### To do:
Return every record below exactly; leave out the images.

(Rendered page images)

::::::::

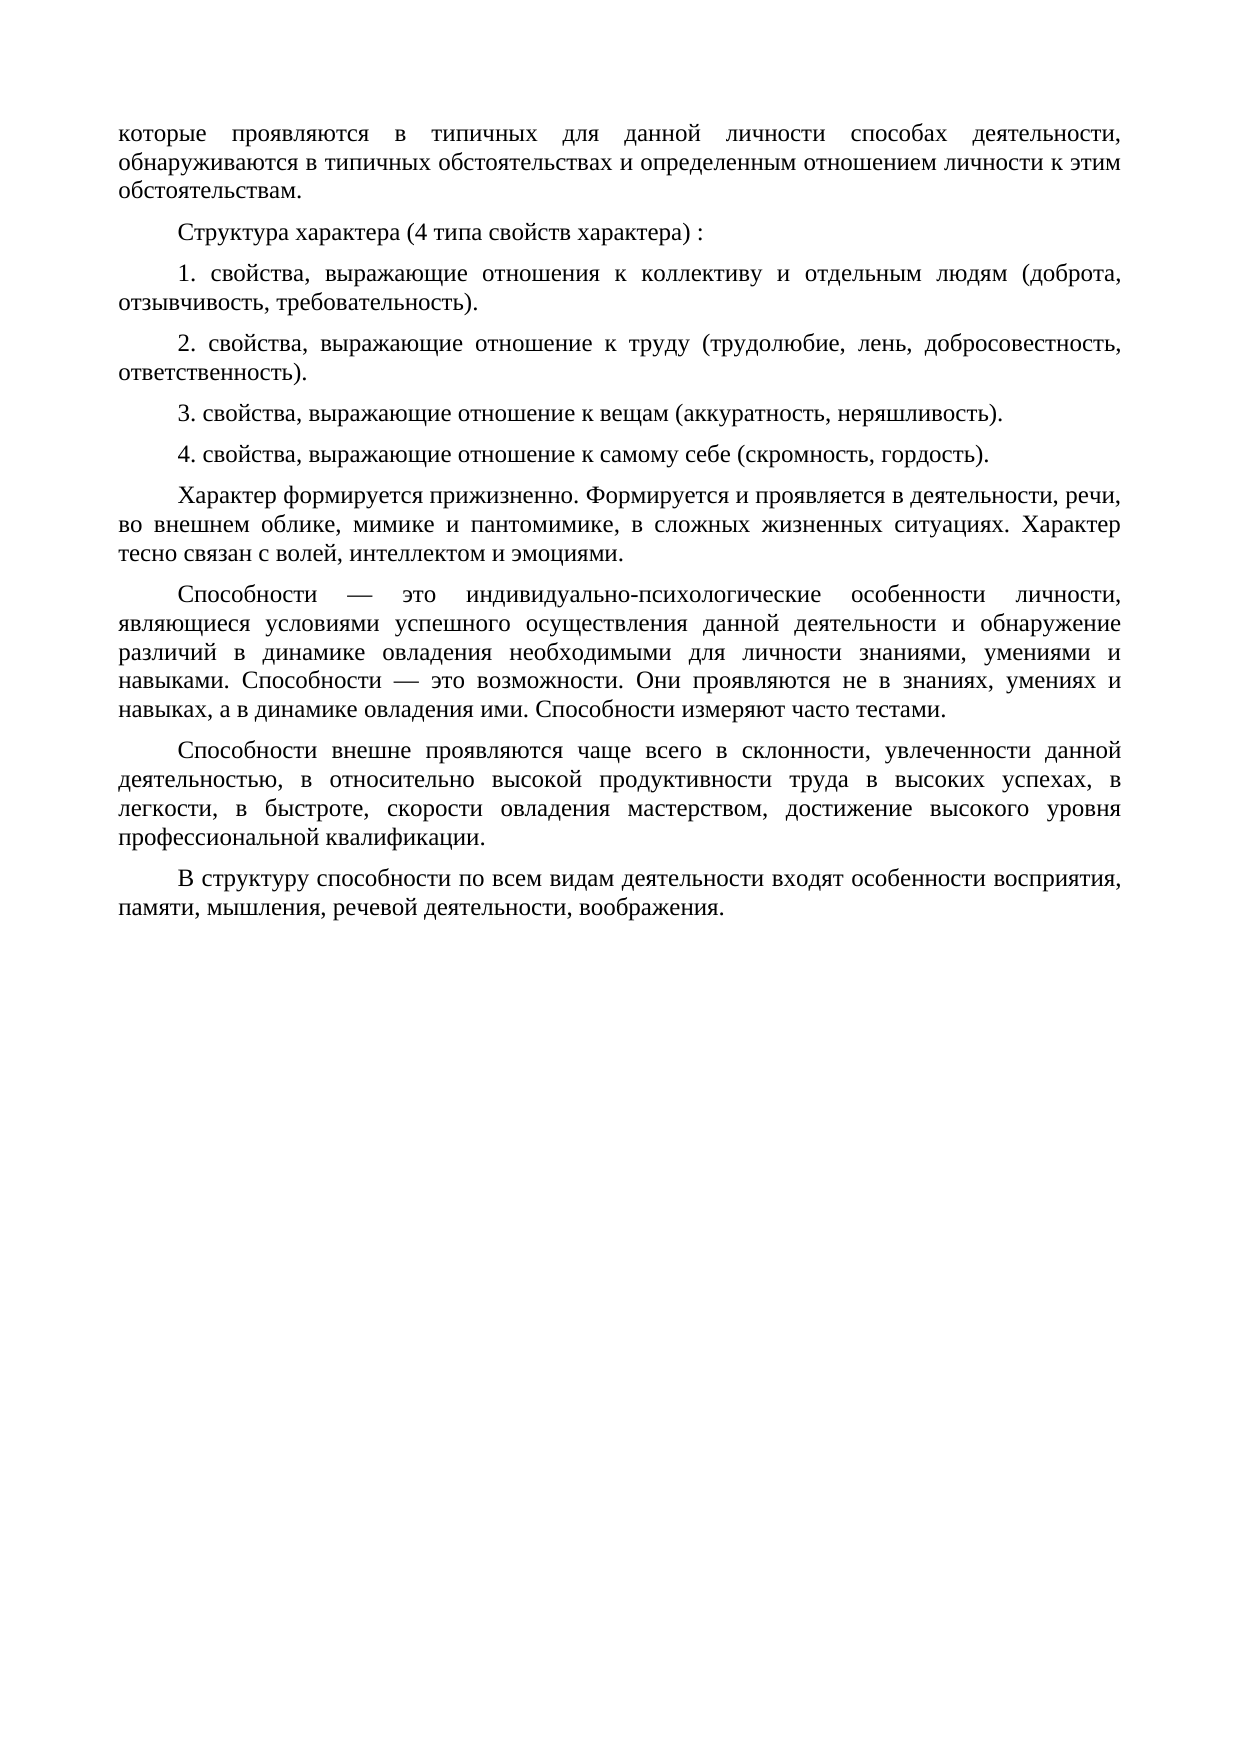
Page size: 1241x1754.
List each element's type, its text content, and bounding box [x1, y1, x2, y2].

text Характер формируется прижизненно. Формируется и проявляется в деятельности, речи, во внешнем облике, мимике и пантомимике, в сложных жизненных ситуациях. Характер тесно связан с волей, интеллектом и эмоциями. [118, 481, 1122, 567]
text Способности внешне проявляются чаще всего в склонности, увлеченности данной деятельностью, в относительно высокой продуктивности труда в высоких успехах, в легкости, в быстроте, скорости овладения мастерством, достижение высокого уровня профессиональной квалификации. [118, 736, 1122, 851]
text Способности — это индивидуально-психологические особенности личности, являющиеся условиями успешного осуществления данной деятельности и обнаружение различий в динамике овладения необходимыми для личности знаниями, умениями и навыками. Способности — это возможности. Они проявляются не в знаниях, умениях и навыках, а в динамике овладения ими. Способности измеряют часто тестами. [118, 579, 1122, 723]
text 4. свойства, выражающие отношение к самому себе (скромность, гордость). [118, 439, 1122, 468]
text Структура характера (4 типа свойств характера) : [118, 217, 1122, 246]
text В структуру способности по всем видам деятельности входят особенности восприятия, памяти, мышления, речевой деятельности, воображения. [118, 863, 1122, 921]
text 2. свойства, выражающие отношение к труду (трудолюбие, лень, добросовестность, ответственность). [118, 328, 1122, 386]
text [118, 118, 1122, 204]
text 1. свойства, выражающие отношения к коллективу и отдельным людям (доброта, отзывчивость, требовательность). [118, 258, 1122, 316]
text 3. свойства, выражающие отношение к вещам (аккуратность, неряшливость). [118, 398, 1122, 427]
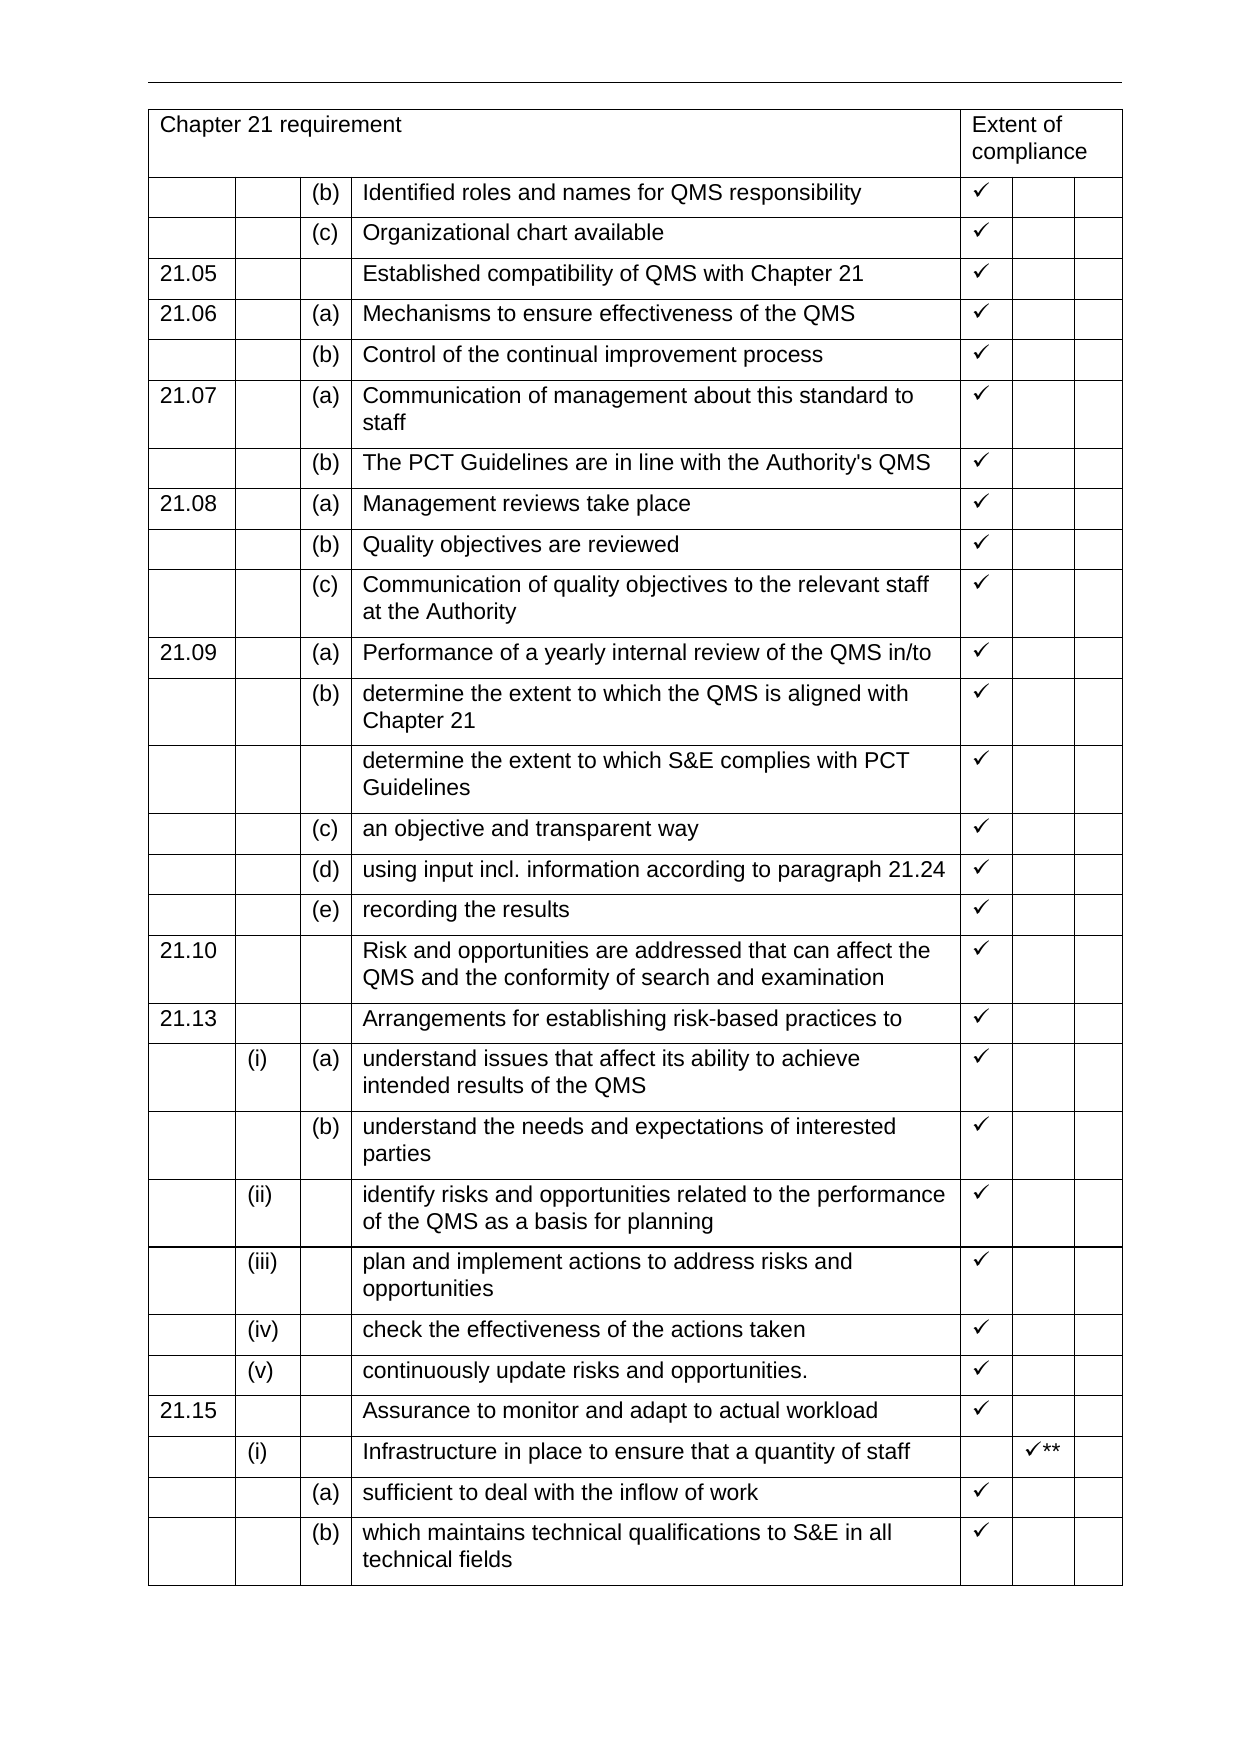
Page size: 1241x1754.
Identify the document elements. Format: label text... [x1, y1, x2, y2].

::::::::

### Output for this task:
Page size: 1241x1754.
List each element's type, its text content, and bounding box [x1, y1, x2, y2].

text Характер формируется прижизненно. Формируется и проявляется в деятельности, речи, во внешнем облике, мимике и пантомимике, в сложных жизненных ситуациях. Характер тесно связан с волей, интеллектом и эмоциями. [118, 481, 1122, 567]
text Способности внешне проявляются чаще всего в склонности, увлеченности данной деятельностью, в относительно высокой продуктивности труда в высоких успехах, в легкости, в быстроте, скорости овладения мастерством, достижение высокого уровня профессиональной квалификации. [118, 736, 1122, 851]
text Способности — это индивидуально-психологические особенности личности, являющиеся условиями успешного осуществления данной деятельности и обнаружение различий в динамике овладения необходимыми для личности знаниями, умениями и навыками. Способности — это возможности. Они проявляются не в знаниях, умениях и навыках, а в динамике овладения ими. Способности измеряют часто тестами. [118, 579, 1122, 723]
text 4. свойства, выражающие отношение к самому себе (скромность, гордость). [118, 439, 1122, 468]
text Структура характера (4 типа свойств характера) : [118, 217, 1122, 246]
text В структуру способности по всем видам деятельности входят особенности восприятия, памяти, мышления, речевой деятельности, воображения. [118, 863, 1122, 921]
text 2. свойства, выражающие отношение к труду (трудолюбие, лень, добросовестность, ответственность). [118, 328, 1122, 386]
text [118, 118, 1122, 204]
text 1. свойства, выражающие отношения к коллективу и отдельным людям (доброта, отзывчивость, требовательность). [118, 258, 1122, 316]
text 3. свойства, выражающие отношение к вещам (аккуратность, неряшливость). [118, 398, 1122, 427]
Page size: 1241x1754.
Identify the document elements. Format: label text... [x1, y1, x2, y2].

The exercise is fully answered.